Page extract>
------------------------------------------------

That chapter in FCC history lasted less than a decade, when the club served a posse of reporters who had arrived in town on the heels of a 20,000-strong UN mission tasked with overseeing the elections as the country emerged from decades of foreign occupation, civil war and genocide. It ended contentiously, with Phnom Penh’s foreign correspondents distancing themselves from the premises and rebranding as the Overseas Press Club of Cambodia (OPCC) in 2002. They have no new fixed abode.

The club was a marriage of convenience between Hong Kong-based investors and the correspondents. The former provided the space in what was then a no-go area among the sweatshops and crowded apartments on the former Quai Marx-Lenin. The latter supplied the name and turned it into Phnom Penh’s cultural and intellectual centre.

"We always thought we had the name," says the club's first president and former Reuters journalist Leo Dobbs. "We gave them a bit of cachet – they couldn't do it on their own without the journalists – but we did know it was a business arrangement."

Diplomats, UN staff and expat visitors flocked to the "F". A club constitution was drafted and a board established. With the FCC's help, the first Khmer journalists' association was set up. Speakers in the club's heyday included actor Peter Ustinov, Timorese resistance hero Xanana Gusmão and Oscar winner Haing Ngor from film The Killing Fields, says OPCC treasurer and former president Luke Hunt.

Rounds of ammunition

After the 1993 elections there was plenty to report on, not least the continued insurgency by remnants of the Khmer Rouge in the north of the country, near Thailand. Nate Thayer, back from the regime's stronghold of Anlong Veng with a scoop – Pol Pot's final interview – filed it from the club for the Far Eastern Economic Review.

------------------------------------------------

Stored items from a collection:
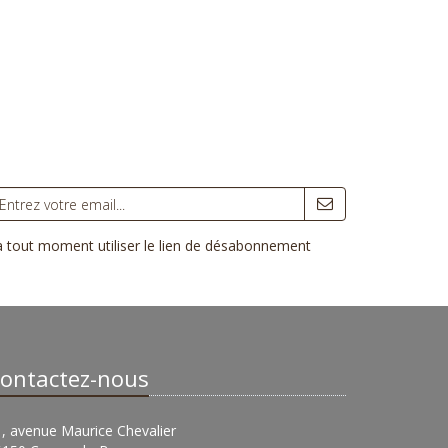
 à tout moment utiliser le lien de désabonnement
ontactez-nous
, avenue Maurice Chevalier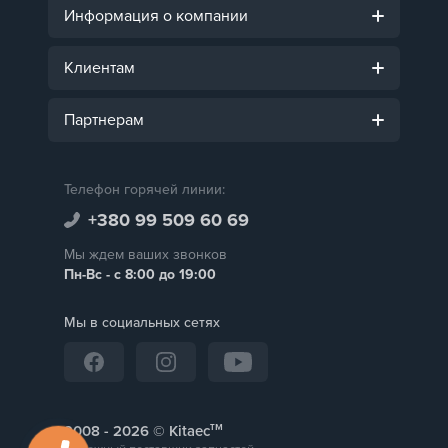
Информация о компании
Клиентам
Партнерам
Телефон горячей линии:
+380 99 509 60 69
Мы ждем ваших звонков
Пн-Вс - с 8:00 до 19:00
Мы в социальных сетях
тм
2008 -
© Kitaec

------------------------------------------------

Directive A>
Retype the part of the passage on the Phnom Penh correspondents' club that opens with the words containing "After the 1993" and closes with "Eastern Economic Review.".
Directive B>
Write what comes next in the passage on the Phnom Penh correspondents' club, picking up after its final sentence.

Your response A>
After the 1993 elections there was plenty to report on, not least the continued insurgency by remnants of the Khmer Rouge in the north of the country, near Thailand. Nate Thayer, back from the regime's stronghold of Anlong Veng with a scoop – Pol Pot's final interview – filed it from the club for the Far Eastern Economic Review.

Your response B>
There are stories – confirmed or denied, depending on whom you ask – of wild nights when rounds of ammunition were drunkenly shot from the terrace. Everything changed, however, when the correspondents discovered the commercial side of the house had registered the FCC name, and several variations of it, with the Ministry of Commerce.

“Maybe we were a bit naïve,” says Dobbs. “In a way we should have registered the name ourselves.”

The move was viewed as a betrayal, says Hunt, who was president in 2002 during the controversy. “Our lawyers went and quietly registered the OPCC. We had to keep it on the quiet because we were afraid they’d go out and nick our new name too.”

There are up to 70 foreign correspondents in Cambodia at any one time, Hunt estimates. OPCC meetings are held at various bars but there is no permanent gathering place. "Given the state of media in this country, we have an important role to play," he stresses, referring to prime minister Hun Sen's ongoing clampdown which has so far resulted in the closures of a newspaper and more than 20 radio stations, and the detention of two radio journalists. News events of which today's FCC customers seem blissfully unaware.